WHAT YOU NEED TO DO:
Extract every line of the material below that contains the string "skPoint".

DATASET RECORDS:
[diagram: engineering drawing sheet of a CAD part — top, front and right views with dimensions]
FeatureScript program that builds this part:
---
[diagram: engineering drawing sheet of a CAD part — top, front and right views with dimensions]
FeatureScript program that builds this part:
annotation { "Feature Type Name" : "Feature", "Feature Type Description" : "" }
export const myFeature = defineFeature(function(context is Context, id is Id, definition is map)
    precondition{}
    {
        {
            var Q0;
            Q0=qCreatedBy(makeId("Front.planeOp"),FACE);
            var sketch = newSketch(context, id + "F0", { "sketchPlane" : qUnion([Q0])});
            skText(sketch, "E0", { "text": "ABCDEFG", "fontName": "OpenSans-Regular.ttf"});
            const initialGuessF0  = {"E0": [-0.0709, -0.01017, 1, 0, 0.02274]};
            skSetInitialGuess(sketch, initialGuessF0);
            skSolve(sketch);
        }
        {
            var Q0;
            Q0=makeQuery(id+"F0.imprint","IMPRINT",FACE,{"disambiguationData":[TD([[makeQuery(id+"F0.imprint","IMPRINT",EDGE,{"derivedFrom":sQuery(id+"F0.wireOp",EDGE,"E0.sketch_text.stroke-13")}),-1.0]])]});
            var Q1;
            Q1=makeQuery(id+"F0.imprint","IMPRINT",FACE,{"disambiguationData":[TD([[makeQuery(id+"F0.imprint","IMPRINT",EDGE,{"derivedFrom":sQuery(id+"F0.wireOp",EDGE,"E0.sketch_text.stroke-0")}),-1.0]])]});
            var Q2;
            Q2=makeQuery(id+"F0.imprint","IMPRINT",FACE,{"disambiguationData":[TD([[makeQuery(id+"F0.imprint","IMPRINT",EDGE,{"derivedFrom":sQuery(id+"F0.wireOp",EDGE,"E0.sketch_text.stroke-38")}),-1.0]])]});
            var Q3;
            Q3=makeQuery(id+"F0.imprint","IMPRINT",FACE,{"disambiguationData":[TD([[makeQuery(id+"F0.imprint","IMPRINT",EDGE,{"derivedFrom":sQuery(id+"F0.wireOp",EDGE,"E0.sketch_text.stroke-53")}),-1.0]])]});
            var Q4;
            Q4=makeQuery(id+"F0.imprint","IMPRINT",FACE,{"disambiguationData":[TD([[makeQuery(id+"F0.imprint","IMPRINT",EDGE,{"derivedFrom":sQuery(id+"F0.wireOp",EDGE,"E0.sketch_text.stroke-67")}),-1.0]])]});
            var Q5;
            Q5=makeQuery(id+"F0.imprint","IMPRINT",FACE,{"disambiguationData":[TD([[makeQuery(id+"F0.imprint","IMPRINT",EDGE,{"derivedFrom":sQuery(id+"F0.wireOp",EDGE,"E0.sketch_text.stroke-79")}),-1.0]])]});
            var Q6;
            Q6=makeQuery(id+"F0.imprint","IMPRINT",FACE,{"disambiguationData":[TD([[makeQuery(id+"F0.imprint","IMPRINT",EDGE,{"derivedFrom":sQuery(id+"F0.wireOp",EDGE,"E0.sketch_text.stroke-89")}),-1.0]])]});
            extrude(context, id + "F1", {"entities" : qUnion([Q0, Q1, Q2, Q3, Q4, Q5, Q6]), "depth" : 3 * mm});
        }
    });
* * *
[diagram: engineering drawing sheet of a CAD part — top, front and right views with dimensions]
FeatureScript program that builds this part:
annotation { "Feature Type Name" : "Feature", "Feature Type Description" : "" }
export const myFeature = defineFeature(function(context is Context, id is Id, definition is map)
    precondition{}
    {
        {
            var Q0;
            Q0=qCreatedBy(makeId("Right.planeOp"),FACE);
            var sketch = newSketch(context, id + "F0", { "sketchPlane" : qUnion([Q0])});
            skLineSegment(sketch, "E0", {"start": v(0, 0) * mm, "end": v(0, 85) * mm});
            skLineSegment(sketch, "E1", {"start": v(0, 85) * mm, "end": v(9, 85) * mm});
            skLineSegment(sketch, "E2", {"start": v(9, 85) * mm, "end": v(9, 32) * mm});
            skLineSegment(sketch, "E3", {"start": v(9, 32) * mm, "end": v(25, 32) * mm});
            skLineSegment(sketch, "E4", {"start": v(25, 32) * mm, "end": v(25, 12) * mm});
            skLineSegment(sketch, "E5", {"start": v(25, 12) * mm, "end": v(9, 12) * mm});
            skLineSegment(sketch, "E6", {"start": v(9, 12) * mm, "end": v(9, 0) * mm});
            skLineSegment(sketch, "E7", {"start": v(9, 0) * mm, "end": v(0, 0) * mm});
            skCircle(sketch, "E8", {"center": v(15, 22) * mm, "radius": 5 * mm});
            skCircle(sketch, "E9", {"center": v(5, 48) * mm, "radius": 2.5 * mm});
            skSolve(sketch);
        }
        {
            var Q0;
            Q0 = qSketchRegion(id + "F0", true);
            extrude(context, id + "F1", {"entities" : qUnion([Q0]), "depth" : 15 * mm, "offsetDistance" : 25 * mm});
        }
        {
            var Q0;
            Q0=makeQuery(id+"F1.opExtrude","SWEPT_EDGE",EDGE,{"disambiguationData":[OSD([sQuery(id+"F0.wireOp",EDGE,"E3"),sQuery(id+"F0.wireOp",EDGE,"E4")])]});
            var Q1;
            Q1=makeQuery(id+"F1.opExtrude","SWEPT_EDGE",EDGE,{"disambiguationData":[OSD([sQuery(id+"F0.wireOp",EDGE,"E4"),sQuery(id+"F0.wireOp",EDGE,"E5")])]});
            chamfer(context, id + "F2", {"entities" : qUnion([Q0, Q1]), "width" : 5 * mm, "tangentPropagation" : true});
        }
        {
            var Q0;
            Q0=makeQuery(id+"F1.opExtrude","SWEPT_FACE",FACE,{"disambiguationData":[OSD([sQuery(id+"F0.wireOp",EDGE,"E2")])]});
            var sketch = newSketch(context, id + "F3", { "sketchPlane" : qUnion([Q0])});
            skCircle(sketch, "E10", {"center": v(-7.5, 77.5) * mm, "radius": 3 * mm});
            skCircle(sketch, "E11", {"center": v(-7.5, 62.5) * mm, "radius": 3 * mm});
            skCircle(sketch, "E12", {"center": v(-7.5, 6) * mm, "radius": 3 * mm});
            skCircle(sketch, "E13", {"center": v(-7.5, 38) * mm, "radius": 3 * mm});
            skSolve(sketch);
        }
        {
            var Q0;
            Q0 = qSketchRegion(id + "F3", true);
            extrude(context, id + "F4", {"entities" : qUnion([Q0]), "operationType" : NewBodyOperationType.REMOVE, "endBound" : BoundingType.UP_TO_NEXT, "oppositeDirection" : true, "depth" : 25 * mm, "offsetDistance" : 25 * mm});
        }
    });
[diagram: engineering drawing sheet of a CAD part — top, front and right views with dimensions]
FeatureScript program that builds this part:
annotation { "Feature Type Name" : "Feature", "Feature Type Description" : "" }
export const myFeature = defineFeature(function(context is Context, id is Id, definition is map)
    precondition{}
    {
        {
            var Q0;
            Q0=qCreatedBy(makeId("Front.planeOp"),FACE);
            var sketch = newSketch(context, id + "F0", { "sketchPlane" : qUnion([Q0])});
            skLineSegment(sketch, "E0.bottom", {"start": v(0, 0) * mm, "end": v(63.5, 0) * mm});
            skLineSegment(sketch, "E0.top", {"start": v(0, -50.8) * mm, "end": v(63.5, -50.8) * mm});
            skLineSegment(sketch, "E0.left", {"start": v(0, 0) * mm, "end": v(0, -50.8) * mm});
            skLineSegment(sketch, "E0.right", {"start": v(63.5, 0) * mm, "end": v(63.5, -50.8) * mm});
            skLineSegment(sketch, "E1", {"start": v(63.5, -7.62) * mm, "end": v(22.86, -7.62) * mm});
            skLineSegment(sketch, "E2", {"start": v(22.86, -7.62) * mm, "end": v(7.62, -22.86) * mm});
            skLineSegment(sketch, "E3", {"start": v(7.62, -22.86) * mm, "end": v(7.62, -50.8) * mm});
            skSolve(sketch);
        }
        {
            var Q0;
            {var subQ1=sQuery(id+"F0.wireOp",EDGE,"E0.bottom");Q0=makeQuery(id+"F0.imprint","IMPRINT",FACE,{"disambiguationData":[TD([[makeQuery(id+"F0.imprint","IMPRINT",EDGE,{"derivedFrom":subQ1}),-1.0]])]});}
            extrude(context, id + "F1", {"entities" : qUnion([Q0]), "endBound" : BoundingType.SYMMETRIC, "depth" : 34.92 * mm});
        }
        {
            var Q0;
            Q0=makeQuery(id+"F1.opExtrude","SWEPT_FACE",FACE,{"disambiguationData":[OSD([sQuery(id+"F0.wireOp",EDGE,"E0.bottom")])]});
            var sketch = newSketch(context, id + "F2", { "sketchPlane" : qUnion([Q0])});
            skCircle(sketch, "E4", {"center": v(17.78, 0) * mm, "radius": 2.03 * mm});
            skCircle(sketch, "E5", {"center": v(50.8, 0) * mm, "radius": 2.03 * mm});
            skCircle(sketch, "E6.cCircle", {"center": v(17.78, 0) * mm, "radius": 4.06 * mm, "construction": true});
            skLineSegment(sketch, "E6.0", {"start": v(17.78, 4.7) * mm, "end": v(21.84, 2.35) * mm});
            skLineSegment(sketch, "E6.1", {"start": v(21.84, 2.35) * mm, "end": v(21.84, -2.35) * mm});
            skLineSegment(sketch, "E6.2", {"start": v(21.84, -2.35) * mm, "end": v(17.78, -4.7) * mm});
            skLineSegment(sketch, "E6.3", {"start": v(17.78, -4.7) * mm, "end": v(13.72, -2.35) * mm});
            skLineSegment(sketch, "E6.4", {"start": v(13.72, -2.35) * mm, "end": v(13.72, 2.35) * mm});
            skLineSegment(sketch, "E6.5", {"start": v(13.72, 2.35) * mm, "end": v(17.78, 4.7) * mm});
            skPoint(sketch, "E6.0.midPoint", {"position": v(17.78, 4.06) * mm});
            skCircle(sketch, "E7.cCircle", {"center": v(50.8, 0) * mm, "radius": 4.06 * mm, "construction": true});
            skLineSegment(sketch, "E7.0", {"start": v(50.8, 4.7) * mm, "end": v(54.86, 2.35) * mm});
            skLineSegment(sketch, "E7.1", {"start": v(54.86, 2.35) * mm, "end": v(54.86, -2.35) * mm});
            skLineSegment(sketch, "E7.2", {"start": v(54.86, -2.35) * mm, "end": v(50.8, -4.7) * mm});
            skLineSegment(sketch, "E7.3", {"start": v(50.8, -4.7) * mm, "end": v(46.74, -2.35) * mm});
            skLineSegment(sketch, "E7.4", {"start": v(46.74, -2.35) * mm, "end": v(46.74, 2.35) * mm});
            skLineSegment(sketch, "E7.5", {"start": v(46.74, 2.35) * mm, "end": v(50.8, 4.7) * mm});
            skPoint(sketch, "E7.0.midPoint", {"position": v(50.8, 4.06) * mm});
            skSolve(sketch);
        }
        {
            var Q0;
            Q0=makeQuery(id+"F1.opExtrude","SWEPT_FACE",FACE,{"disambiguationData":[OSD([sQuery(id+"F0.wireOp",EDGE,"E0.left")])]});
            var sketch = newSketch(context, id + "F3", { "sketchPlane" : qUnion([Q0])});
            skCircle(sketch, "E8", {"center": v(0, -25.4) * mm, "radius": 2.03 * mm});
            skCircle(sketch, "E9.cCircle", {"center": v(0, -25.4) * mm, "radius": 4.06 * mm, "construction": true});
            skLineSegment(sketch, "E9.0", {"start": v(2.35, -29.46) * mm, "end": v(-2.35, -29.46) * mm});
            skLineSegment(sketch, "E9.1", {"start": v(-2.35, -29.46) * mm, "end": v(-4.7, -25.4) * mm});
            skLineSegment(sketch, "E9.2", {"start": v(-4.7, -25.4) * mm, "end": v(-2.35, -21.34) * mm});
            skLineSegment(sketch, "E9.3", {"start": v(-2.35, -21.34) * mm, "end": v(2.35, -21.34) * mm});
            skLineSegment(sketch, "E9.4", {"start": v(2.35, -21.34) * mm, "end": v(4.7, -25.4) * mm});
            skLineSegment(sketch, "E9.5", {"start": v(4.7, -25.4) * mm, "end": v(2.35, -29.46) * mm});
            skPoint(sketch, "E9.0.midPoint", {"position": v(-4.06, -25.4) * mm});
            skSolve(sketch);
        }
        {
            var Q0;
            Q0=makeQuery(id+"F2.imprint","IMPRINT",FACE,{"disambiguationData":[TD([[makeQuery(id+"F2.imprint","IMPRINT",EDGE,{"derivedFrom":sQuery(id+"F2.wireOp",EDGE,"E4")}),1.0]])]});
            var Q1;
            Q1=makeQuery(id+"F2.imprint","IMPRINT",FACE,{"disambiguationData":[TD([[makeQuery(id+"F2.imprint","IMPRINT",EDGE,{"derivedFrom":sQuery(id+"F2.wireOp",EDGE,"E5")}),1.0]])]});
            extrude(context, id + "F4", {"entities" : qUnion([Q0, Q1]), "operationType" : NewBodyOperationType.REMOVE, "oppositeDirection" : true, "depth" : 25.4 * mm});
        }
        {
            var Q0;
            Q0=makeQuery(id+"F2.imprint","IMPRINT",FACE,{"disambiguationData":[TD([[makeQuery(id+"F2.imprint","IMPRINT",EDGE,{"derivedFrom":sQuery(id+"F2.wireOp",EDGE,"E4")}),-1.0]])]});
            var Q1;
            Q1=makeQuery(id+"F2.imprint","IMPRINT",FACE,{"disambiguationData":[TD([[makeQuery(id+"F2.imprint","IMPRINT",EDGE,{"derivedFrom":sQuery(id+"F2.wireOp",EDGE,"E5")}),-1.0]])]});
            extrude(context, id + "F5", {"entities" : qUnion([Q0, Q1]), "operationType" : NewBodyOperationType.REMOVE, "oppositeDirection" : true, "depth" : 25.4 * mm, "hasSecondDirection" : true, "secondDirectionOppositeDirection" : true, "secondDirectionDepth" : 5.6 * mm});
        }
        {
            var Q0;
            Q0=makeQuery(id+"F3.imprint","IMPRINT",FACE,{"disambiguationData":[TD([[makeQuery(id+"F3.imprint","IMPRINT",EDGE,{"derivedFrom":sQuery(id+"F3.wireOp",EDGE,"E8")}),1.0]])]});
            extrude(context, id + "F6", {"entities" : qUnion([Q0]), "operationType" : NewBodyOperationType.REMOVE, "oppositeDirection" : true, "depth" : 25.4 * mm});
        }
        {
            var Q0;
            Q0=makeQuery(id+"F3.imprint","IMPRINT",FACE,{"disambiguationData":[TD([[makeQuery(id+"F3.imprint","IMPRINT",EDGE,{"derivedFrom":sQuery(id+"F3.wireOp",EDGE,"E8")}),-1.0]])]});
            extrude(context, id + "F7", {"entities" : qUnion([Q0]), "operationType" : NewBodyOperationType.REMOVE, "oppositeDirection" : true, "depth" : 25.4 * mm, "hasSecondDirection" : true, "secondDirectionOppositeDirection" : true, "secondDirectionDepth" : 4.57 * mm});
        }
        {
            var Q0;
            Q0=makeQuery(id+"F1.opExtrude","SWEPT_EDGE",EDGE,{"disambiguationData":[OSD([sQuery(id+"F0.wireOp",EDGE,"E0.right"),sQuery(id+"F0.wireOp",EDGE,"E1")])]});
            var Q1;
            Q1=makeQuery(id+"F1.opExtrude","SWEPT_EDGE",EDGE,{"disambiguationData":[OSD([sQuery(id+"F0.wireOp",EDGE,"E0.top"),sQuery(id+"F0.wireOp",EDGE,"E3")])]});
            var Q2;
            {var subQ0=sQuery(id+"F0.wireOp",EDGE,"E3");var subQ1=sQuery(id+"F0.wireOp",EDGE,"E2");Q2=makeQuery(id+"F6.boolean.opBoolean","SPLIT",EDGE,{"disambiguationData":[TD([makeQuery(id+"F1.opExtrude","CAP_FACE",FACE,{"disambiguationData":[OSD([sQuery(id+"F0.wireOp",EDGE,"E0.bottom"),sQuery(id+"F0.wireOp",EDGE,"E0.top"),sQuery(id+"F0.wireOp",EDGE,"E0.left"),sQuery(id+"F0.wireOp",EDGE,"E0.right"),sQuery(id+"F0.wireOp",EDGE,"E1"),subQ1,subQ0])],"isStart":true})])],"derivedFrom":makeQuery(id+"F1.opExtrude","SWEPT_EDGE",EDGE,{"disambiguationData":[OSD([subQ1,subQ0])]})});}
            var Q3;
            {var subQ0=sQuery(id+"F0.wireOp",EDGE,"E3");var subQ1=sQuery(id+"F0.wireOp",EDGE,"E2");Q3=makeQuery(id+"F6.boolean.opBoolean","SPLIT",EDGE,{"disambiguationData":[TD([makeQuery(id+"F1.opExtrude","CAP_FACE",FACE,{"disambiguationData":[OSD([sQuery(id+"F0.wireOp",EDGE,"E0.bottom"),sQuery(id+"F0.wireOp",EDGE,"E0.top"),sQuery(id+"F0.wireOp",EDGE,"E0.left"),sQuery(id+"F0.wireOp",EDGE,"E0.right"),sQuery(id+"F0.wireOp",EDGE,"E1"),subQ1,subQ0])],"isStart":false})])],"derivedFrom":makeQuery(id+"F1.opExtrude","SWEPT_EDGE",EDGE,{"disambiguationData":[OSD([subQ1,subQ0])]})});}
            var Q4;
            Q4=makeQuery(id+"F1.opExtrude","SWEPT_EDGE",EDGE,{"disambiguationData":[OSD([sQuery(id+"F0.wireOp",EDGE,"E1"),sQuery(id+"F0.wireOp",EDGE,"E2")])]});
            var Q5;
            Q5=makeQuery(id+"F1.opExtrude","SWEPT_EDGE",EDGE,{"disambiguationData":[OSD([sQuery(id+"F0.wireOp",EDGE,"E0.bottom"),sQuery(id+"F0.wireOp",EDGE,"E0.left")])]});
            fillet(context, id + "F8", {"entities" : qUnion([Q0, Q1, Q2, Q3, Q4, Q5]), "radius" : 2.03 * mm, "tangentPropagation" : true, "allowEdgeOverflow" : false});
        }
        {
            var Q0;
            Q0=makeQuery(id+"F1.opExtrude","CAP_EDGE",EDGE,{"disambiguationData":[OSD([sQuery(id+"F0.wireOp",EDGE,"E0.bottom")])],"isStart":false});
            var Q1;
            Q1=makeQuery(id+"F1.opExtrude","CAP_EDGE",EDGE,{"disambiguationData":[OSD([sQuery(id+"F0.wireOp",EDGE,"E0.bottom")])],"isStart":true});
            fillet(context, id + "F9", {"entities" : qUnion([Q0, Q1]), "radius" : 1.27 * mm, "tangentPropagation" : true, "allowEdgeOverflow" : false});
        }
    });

FINAL RESULT:
            skPoint(sketch, "E6.0.midPoint", {"position": v(17.78, 4.06) * mm});
            skPoint(sketch, "E7.0.midPoint", {"position": v(50.8, 4.06) * mm});
            skPoint(sketch, "E9.0.midPoint", {"position": v(-4.06, -25.4) * mm});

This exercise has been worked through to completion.